##### Vorliegender Auszug #####

# Nachfolger für die beste Maus aller Zeiten? Logitech MX 518



## deady1000 (18. Februar 2018)

*Nachfolger für die beste Maus aller Zeiten? Logitech MX 518*

Hallo,

Ich nutze derzeit meine uralte, immer noch hervorragende, sau-robuste Logitech MX 518.
Da die Maus im Jahre 2005 erschien und seitdem vermutlich (oder auch nicht) Einiges passiert ist, wollte ich mich mal nach einem würdigen Nachfolger umschauen.
Nutze Sie zum Gaming (hauptsächlich reaktionsschnelle Spiele) und zum alltäglichen Desktop-Betrieb.
Sie hat 1600dpi, 3 Tasten zur Einstellung der Empfindlichkeit, zwei seitliche Vor- und Zurücktasten und ist kabelgebunden.

Was ist aktueller Stand der Dinge?

MfG


----------



## Incredible Alk (18. Februar 2018)

*AW: Nachfolger für die beste Maus aller Zeiten? Logitech MX 518*

Nach zwei MX518ern die ich durchgeklickt habe hab ich auch nach einem Nachfolger gesucht.
bei mir ists die Steelseries Rival 700 geworden, unter anderem auch weil die Haptik/Tasten/usw. ser MX518 sehr ähnlich sind.

Und was soll ich sagen - bis aufn bissl zu viel Bling-Bling was ich nicht nutze (hier einstellbare Farben, Display und son Kram) macht die ihren Job sehr, sehr gut. 

Ist halt leider nicht ganz günstig.


----------



## ParaEXE (18. Februar 2018)

*AW: Nachfolger für die beste Maus aller Zeiten? Logitech MX 518*

Logitech G502 gibts für ~ 55€

Ich zock selber noch auf ner Logitech G5 refresh


----------



## claster17 (18. Februar 2018)

*AW: Nachfolger für die beste Maus aller Zeiten? Logitech MX 518*

Direkte Nachfolger der MX518 waren die G400, G402 und die jetzt aktuellste G403.
Wobei mir die G502 wegen des optional frei drehbaren Mausrads noch besser gefällt.

Mit anderen Marken habe ich seit der MX518 keine Erfahrung.


----------



## deady1000 (18. Februar 2018)

*AW: Nachfolger für die beste Maus aller Zeiten? Logitech MX 518*

Die Rival Serie ist mir auch aufgefallen, allerdings benötige ich das eingebaute Display usw nicht zwangsläufig.
Gesehen hatte ich jetzt noch die "Logitech G502 Proteus Spectrum" und die "Logitech G903 Lightspeed" wobei ich bei letzterer den Preis absolut nicht nachvollziehen kann.

Ganz schwierige Entscheidung hier... 

EDIT: 3 Kommentare geichzeitig


----------



## IronAngel (18. Februar 2018)

*AW: Nachfolger für die beste Maus aller Zeiten? Logitech MX 518*

ich konnte die Logitech G502 für 34 Euro erwerben, war ein Rückläufer oder so. Bin mit der recht zufrieden, nur an das Mausrat muss man sich erstmal gewöhnen. In Shootern muss ich die Einrastfunktion nutzen, sonst ist es echt schlimm.

#####

Aufgaben:
A) Gib den Abschnitt der Forendiskussion von „Nach zwei MX518ern“ bis einschließlich „sehr ähnlich sind.“ erneut wieder und tausche dabei „Steelseries Rival 700“ gegen „Logitech G502“ aus.
B) Zu welchem Preis konnte IronAngel laut der Forendiskussion die Logitech G502 erwerben?
C) Fasse den Absatz der Forendiskussion, der mit „Ich nutze derzeit meine uralte“ beginnt, als kurze Stichpunktliste zusammen.

##### Bereitgestellte Auflistung #####

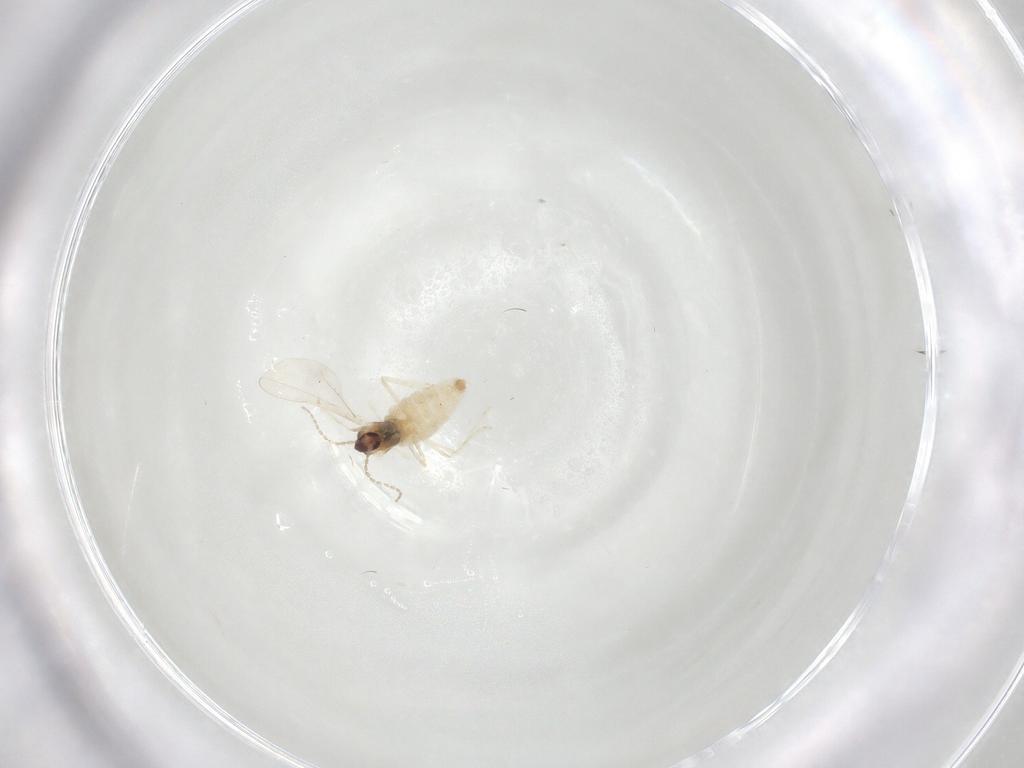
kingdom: Animalia
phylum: Arthropoda
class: Insecta
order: Diptera
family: Cecidomyiidae
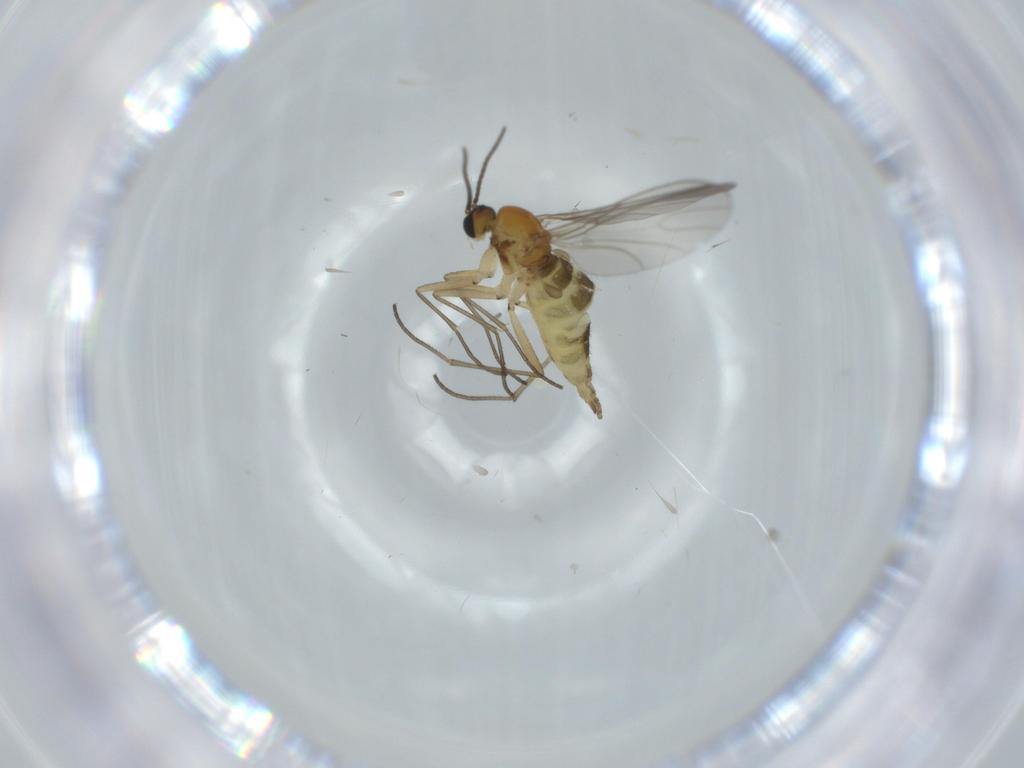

#####

Lösungen:
A)
Nach zwei MX518ern die ich durchgeklickt habe hab ich auch nach einem Nachfolger gesucht.
bei mir ists die Logitech G502 geworden, unter anderem auch weil die Haptik/Tasten/usw. ser MX518 sehr ähnlich sind.

B) Für 34 Euro.

C)
- Aktuelle Maus: Logitech MX 518, sehr robust, erschienen 2005
- Gesucht wird ein würdiger Nachfolger
- Einsatz: Gaming (hauptsächlich reaktionsschnelle Spiele) und alltäglicher Desktop-Betrieb
- Ausstattung: 1600 dpi, 3 Tasten zur Einstellung der Empfindlichkeit, zwei seitliche Vor- und Zurücktasten, kabelgebunden